In this series of labs, we'll complete a basic overview of the Databricks CLI.
The instructions will work in any terminal. Databricks clusters have a web-based terminal accessible by going to the Clusters tab, selecting your active cluster, clicking the Apps tab and then Launch Web Terminal.
Once you have a terminal open, begin by installing the Databricks CLI using pip
.
pip3 install databricks-cli
To see the list of options, run the help command.
databricks -h
Before we begin, we'll need to configure our connection to the workspace. To see the options for configuration, run:
databricks configure -h
Generating a personal access token is simple, so we'll use this method. Make sure you have you Databricks workspace open in a separate tab, and then run:
databricks configure --token
Copy and paste the workspace URL at the prompt and hit enter.

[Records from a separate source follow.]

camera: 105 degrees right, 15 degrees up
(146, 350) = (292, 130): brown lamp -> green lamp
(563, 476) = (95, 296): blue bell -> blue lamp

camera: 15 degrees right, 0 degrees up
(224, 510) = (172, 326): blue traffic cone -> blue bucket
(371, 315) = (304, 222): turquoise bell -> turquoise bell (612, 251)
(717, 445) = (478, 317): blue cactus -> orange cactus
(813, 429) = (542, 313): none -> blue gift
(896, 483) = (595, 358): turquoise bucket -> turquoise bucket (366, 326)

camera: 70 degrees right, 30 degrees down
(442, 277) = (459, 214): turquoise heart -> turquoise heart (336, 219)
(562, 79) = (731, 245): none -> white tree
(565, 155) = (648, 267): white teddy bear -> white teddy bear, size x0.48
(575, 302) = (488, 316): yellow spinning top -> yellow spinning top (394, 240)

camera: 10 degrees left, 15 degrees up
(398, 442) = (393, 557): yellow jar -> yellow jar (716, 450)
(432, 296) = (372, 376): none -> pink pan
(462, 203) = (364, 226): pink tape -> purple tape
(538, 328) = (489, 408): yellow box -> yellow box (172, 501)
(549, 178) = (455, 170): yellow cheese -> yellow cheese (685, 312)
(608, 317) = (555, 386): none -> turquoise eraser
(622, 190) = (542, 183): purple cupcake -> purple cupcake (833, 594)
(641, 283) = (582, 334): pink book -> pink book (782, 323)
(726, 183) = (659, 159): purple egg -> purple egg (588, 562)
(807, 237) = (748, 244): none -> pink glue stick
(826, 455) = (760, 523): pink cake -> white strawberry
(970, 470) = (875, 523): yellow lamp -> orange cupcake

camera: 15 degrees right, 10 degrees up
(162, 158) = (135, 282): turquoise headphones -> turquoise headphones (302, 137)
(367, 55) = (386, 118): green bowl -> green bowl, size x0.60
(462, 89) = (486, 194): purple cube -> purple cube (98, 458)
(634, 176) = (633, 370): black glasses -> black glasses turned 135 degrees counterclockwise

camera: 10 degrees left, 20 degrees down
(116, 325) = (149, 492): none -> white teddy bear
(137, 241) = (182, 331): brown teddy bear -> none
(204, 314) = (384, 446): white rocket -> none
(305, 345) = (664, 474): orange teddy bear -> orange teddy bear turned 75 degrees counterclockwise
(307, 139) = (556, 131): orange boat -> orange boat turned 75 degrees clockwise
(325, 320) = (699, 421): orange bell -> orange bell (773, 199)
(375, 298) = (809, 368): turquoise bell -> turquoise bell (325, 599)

You will now be prompted for a token. Navigate to your Databricks workspace and click the small user icon in the top right corner. Select User Settings from the drop-down menu. Navigate to the Access Tokens tab and click Generate New Token. Add any comment to describe your token, and set the lifetime for 1 day, then click Generate. Copy and paste the generated token back into the command line prompt and hit enter.
Congratulations! You have successfully enabled programmatic access to your Databricks workspace from the CLI. To confirm this configuration was successful, run:
databricks clusters list
You should see a list of all the clusters configured in your workspace.
While Databricks supports official connectors for a number of popular orchestration tools, the same functionality can be achieved by writing custom logic using the CLI or REST API and your tool of choice. We'll explore basic functionality for working with clusters, jobs, and runs in this lab.
While most jobs will run against Jobs Clusters (which have a lower cost and terminate on job completion), programmatically starting and stopping clusters can be extremely useful when managing a large organization with many interactive cluster users. You can view all clusters in a workspace by running:
databricks clusters list
If there's a currently inactive (terminated) cluster that you'd like to start, replace the <cluster-id>
in the following line and execute the command.
databricks clusters start --cluster-id <cluster_id>
You can see the cluster spinning up in the workspace. We've previously scheduled a notebook job against a cluster. In the Jobs UI, make sure you know the name of the job you want to schedule.
Back in the terminal, list all the jobs in the workspace by running
databricks jobs list
Find your job and replace the <job-id>
to execute the following command:
databricks jobs get --job-id <job_id>
This will print out the full details of your job as a JSON. This output is exactly what would be necessary to define a new job using the CLI with the --json
option. To see all the CLI options for creating jobs, run
databricks jobs create -h
For now, we'll just trigger a run of the job we defined in the UI. Use the same <job-id>
in the following command:
databricks jobs run-now --job-id <job_id>
This command will output the run-id for your job. Substitute this for <run-id>
and execute the following:
databricks runs get-output --run-id <run_id>
This will output the current status of your job. Execute this command a few times until you see SUCCESS
returned as the status. If you run a notebook with an exist status, amongst the returned fields will be a notebook_output
field. Using --notebook-params
and notebook_output
, you can build simple conditionals that trigger control flow in your notebook-based pipelines, and pass parameters and values between your orchestration tooling and your scheduled notebooks.
To shut down your interactive cluster, use the same cluster ID as before to execute:
databricks clusters delete --cluster-id <cluster_id>
By linking together these simple commands, it's easy to build complex workflows using Databricks.